Data provided:
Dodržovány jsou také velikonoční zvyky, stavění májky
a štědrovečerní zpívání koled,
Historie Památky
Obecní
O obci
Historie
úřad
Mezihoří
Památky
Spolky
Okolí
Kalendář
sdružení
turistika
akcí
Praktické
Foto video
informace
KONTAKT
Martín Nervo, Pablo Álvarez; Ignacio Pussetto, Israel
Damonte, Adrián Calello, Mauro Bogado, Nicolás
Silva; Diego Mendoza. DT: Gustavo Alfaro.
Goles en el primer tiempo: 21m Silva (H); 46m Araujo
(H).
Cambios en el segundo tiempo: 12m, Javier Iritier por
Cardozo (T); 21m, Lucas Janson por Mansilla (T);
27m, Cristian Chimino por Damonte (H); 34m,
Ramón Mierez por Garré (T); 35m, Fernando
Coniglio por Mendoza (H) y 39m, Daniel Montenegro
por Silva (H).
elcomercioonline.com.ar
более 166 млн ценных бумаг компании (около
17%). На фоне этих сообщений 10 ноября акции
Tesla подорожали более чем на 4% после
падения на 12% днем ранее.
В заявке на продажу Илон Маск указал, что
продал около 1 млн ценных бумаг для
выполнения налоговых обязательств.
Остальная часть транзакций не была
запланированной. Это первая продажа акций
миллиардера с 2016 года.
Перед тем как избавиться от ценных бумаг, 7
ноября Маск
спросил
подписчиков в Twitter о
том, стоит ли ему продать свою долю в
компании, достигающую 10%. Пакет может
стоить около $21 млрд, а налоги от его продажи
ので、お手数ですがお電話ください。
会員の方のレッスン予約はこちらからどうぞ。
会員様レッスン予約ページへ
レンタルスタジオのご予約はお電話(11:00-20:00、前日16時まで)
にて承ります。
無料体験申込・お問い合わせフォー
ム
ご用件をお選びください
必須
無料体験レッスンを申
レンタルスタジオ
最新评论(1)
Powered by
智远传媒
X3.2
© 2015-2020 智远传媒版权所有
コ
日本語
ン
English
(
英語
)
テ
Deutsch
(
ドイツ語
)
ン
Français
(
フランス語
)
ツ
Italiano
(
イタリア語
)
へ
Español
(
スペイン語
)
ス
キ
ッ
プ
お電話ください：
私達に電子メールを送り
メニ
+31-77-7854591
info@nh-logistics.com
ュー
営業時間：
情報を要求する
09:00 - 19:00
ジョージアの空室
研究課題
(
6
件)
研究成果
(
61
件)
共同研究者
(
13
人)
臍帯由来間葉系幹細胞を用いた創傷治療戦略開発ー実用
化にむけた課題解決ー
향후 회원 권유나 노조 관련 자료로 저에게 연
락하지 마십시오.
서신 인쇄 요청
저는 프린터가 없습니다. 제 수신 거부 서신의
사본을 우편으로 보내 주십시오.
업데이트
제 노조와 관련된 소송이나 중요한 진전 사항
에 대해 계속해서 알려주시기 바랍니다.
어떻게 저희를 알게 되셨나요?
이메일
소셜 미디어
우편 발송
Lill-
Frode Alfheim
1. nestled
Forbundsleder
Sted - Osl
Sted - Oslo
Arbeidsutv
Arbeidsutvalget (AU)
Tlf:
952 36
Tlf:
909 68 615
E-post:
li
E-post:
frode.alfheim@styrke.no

Work item:
From the line that contains "Forbundsleder" through the last line of the listing, every line is to be restated word for word, both ends included.

Finished task:
Forbundsleder
Sted - Osl
Sted - Oslo
Arbeidsutv
Arbeidsutvalget (AU)
Tlf:
952 36
Tlf:
909 68 615
E-post:
li
E-post:
frode.alfheim@styrke.no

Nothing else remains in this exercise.